*EXERCISE:* Find every line below with the string "down" and pick it out.

---------------

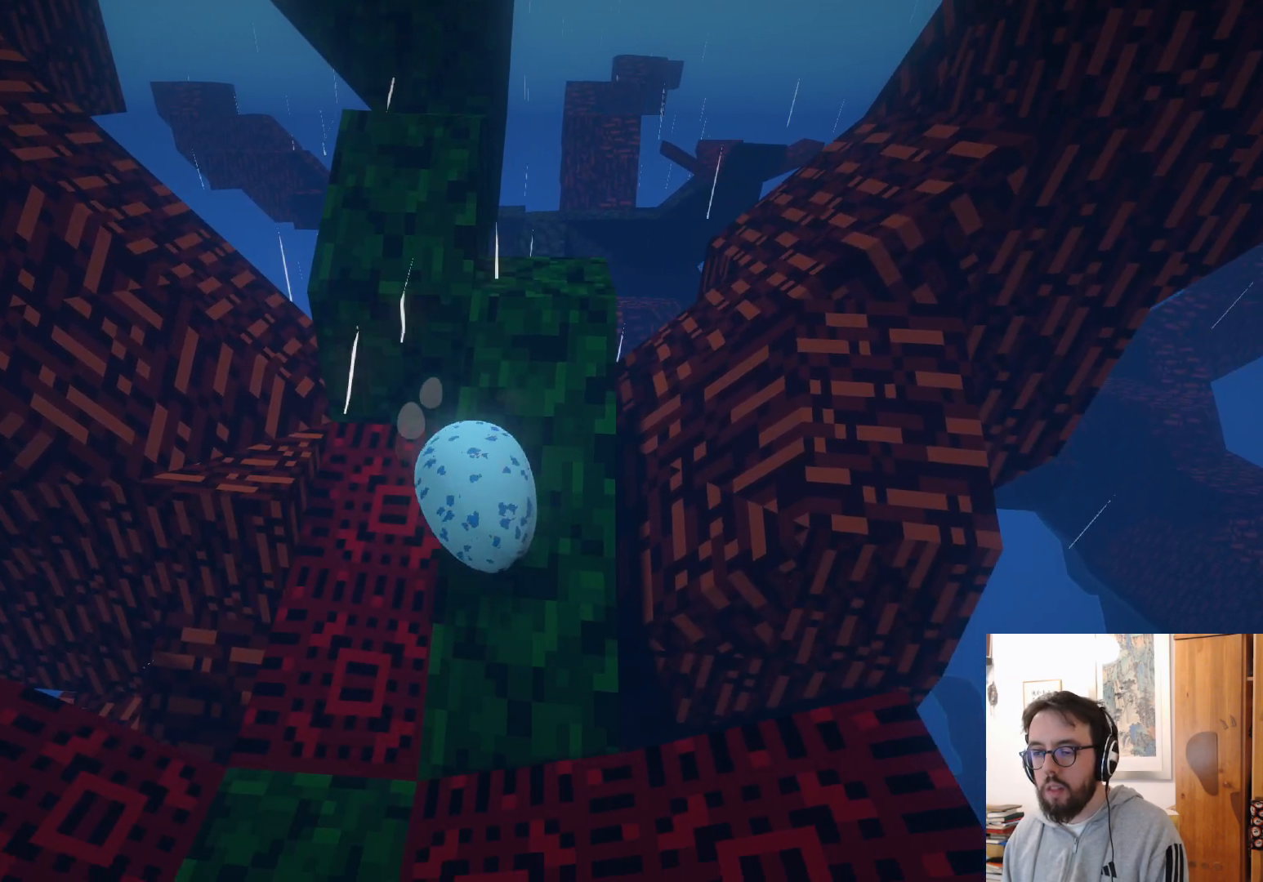
{"buttons": [], "left_stick": "down", "right_stick": "down", "events": [[67, "right_stick", "down"], [167, "left_stick", "right"], [300, "left_stick", "down"]]}
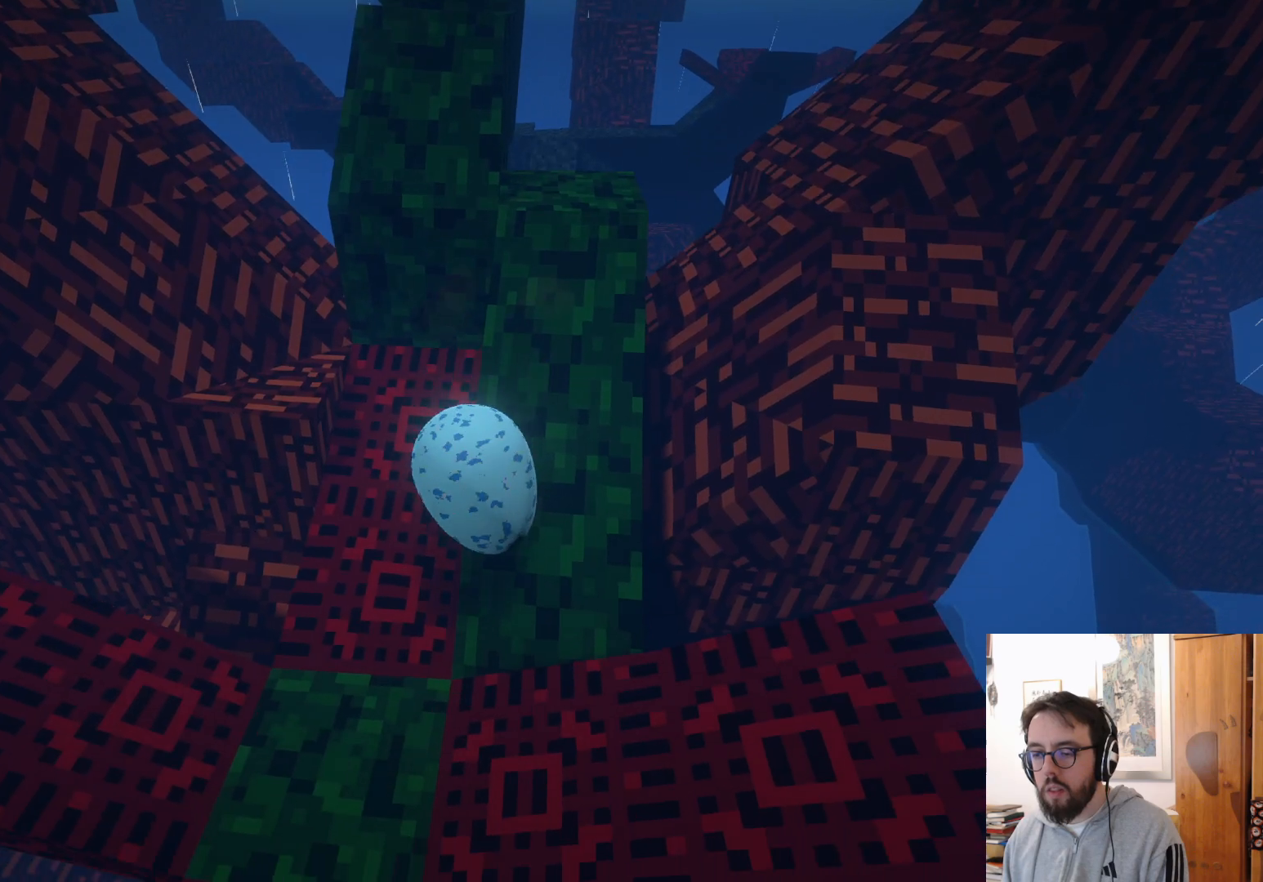
{"buttons": [], "left_stick": "down-right", "right_stick": "center", "events": [[100, "left_stick", "down-left"], [100, "right_stick", "center"], [450, "left_stick", "down-right"]]}
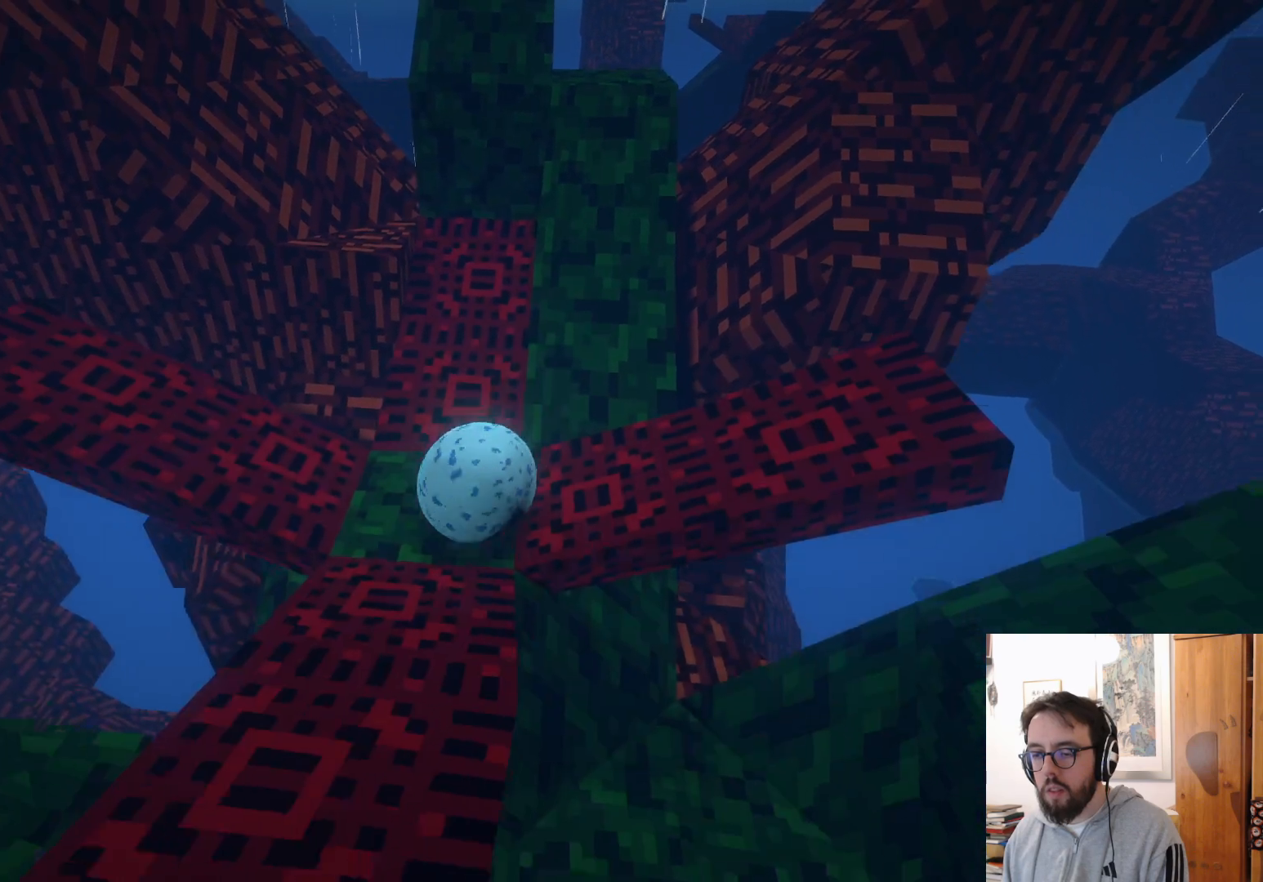
{"buttons": [], "left_stick": "down-left", "right_stick": "center", "events": [[17, "left_stick", "right"], [250, "left_stick", "center"], [367, "left_stick", "left"], [417, "left_stick", "down-left"]]}
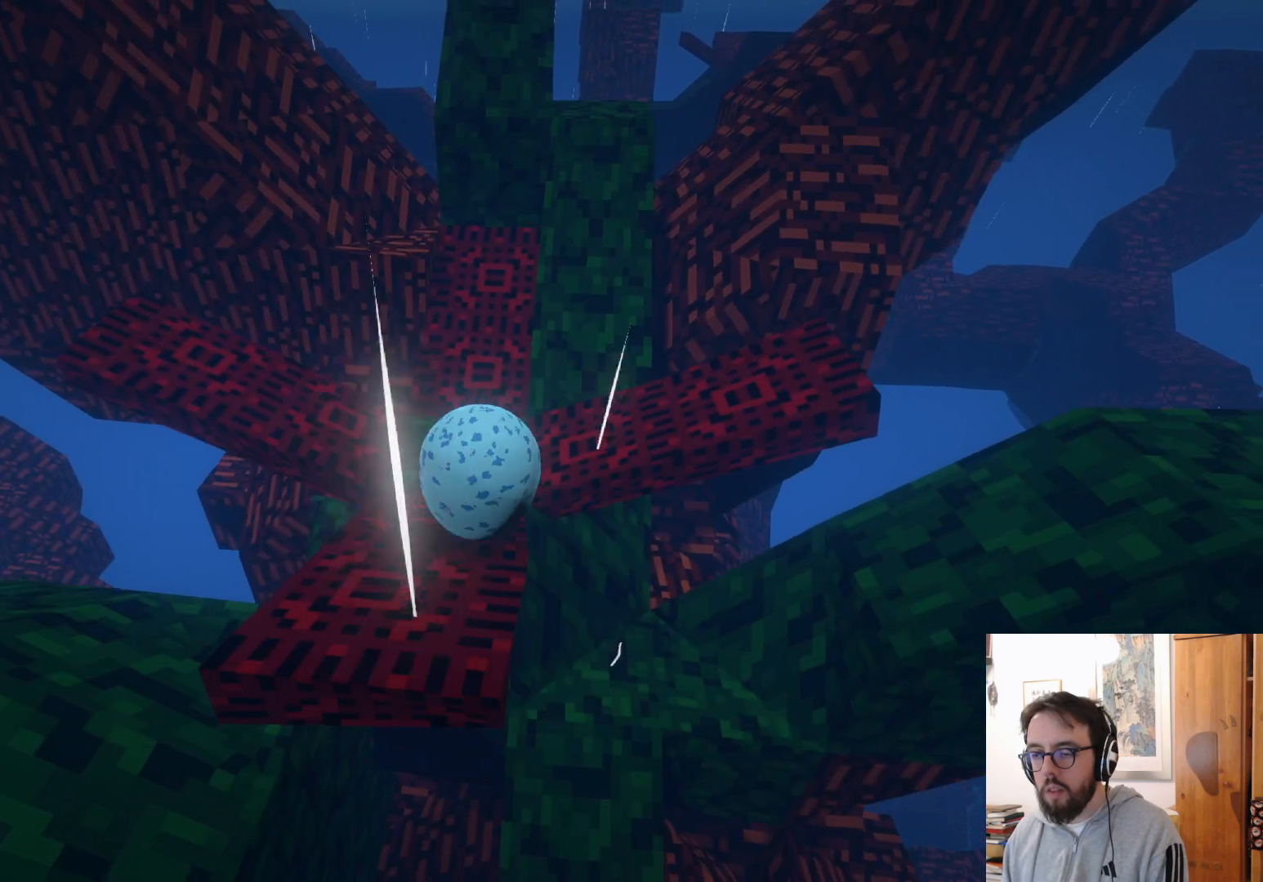
{"buttons": [], "left_stick": "center", "right_stick": "center", "events": [[250, "left_stick", "center"]]}
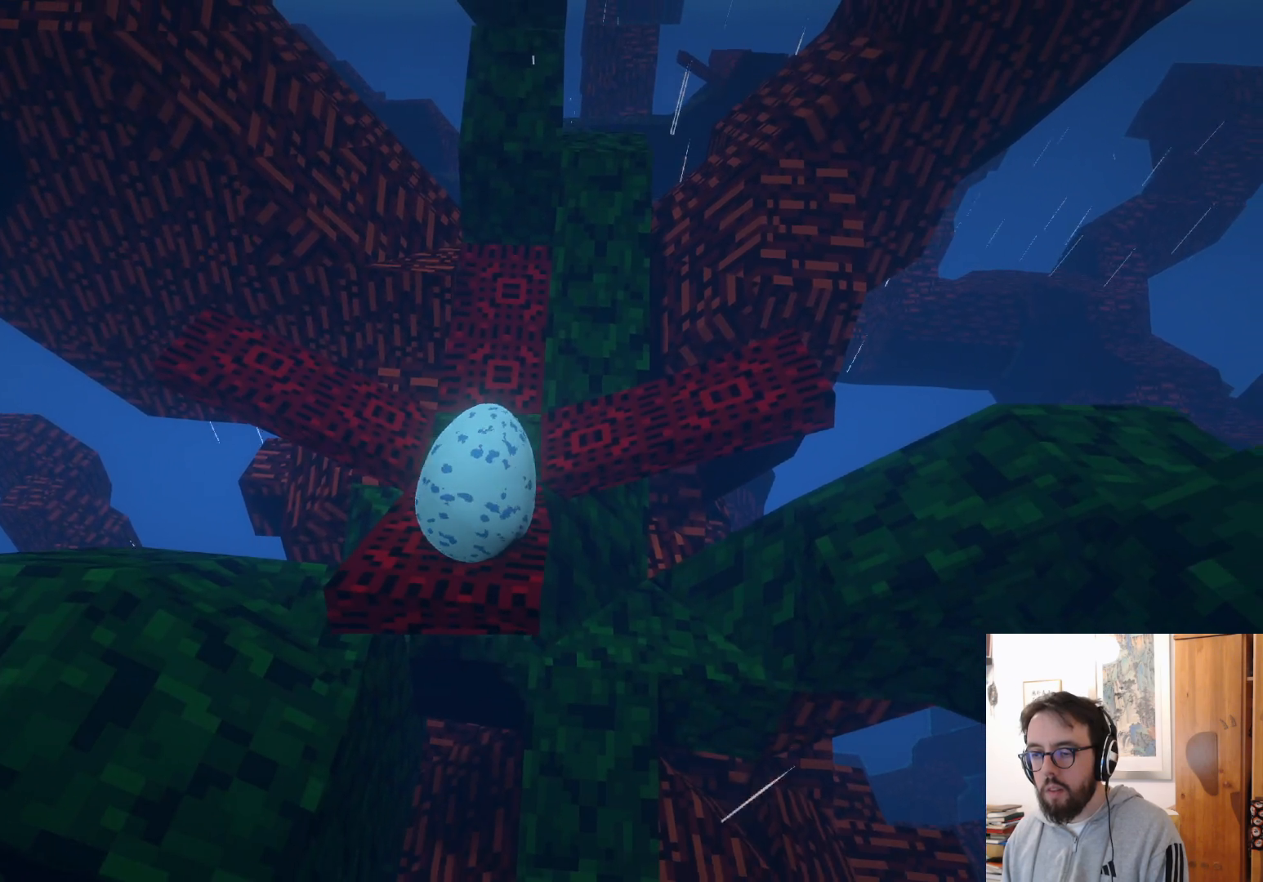
{"buttons": [], "left_stick": "down-left", "right_stick": "center", "events": [[50, "L2", "down"], [117, "L2", "up"], [183, "left_stick", "left"], [300, "left_stick", "down-right"], [467, "left_stick", "down-left"]]}
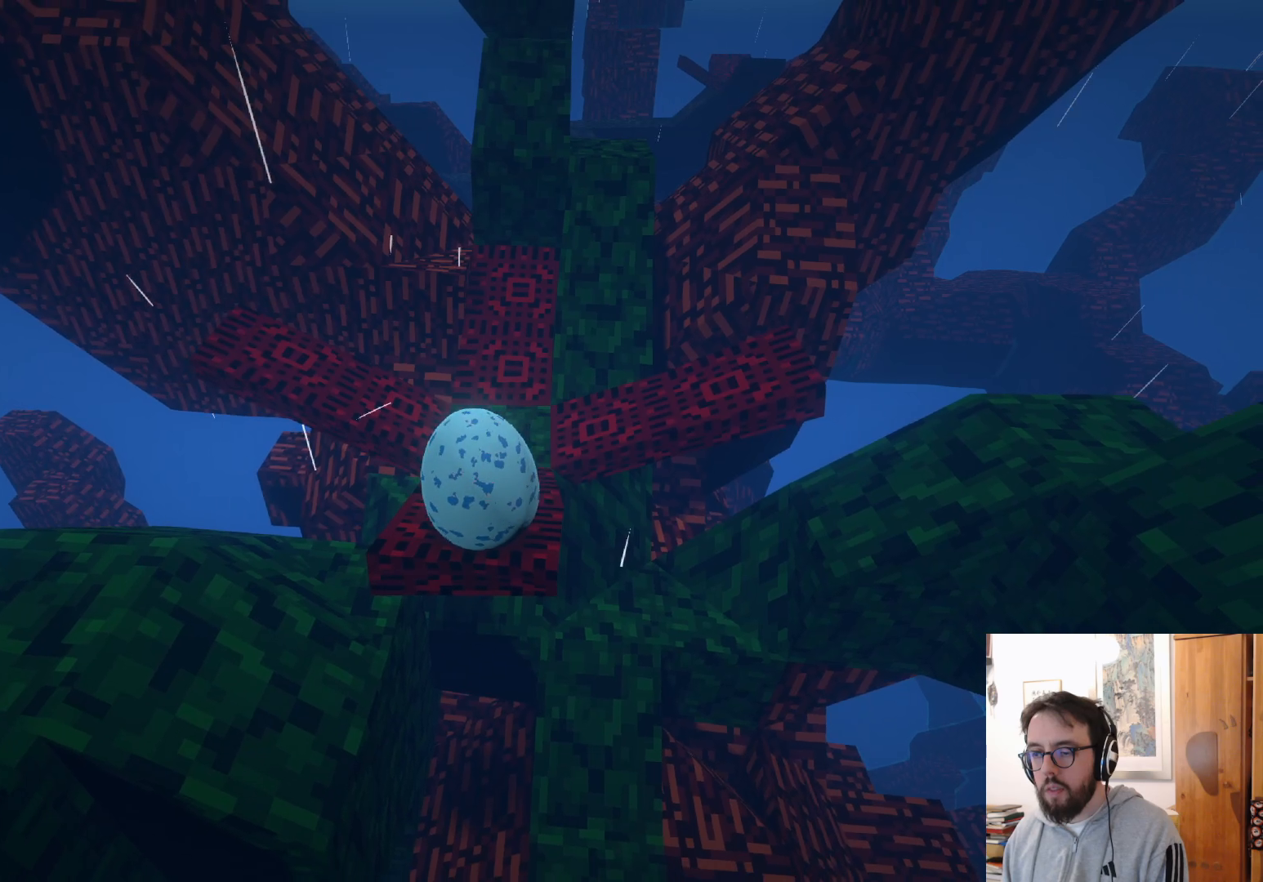
{"buttons": [], "left_stick": "up-right", "right_stick": "down-right", "events": [[67, "left_stick", "up"], [233, "right_stick", "down-right"], [467, "left_stick", "up-right"]]}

---------------

*RESPONSE TO THE EXERCISE:*
{"buttons": [], "left_stick": "down", "right_stick": "down", "events": [[67, "right_stick", "down"], [167, "left_stick", "right"], [300, "left_stick", "down"]]}
{"buttons": [], "left_stick": "down-right", "right_stick": "center", "events": [[100, "left_stick", "down-left"], [100, "right_stick", "center"], [450, "left_stick", "down-right"]]}
{"buttons": [], "left_stick": "down-left", "right_stick": "center", "events": [[17, "left_stick", "right"], [250, "left_stick", "center"], [367, "left_stick", "left"], [417, "left_stick", "down-left"]]}
{"buttons": [], "left_stick": "down-left", "right_stick": "center", "events": [[50, "L2", "down"], [117, "L2", "up"], [183, "left_stick", "left"], [300, "left_stick", "down-right"], [467, "left_stick", "down-left"]]}
{"buttons": [], "left_stick": "up-right", "right_stick": "down-right", "events": [[67, "left_stick", "up"], [233, "right_stick", "down-right"], [467, "left_stick", "up-right"]]}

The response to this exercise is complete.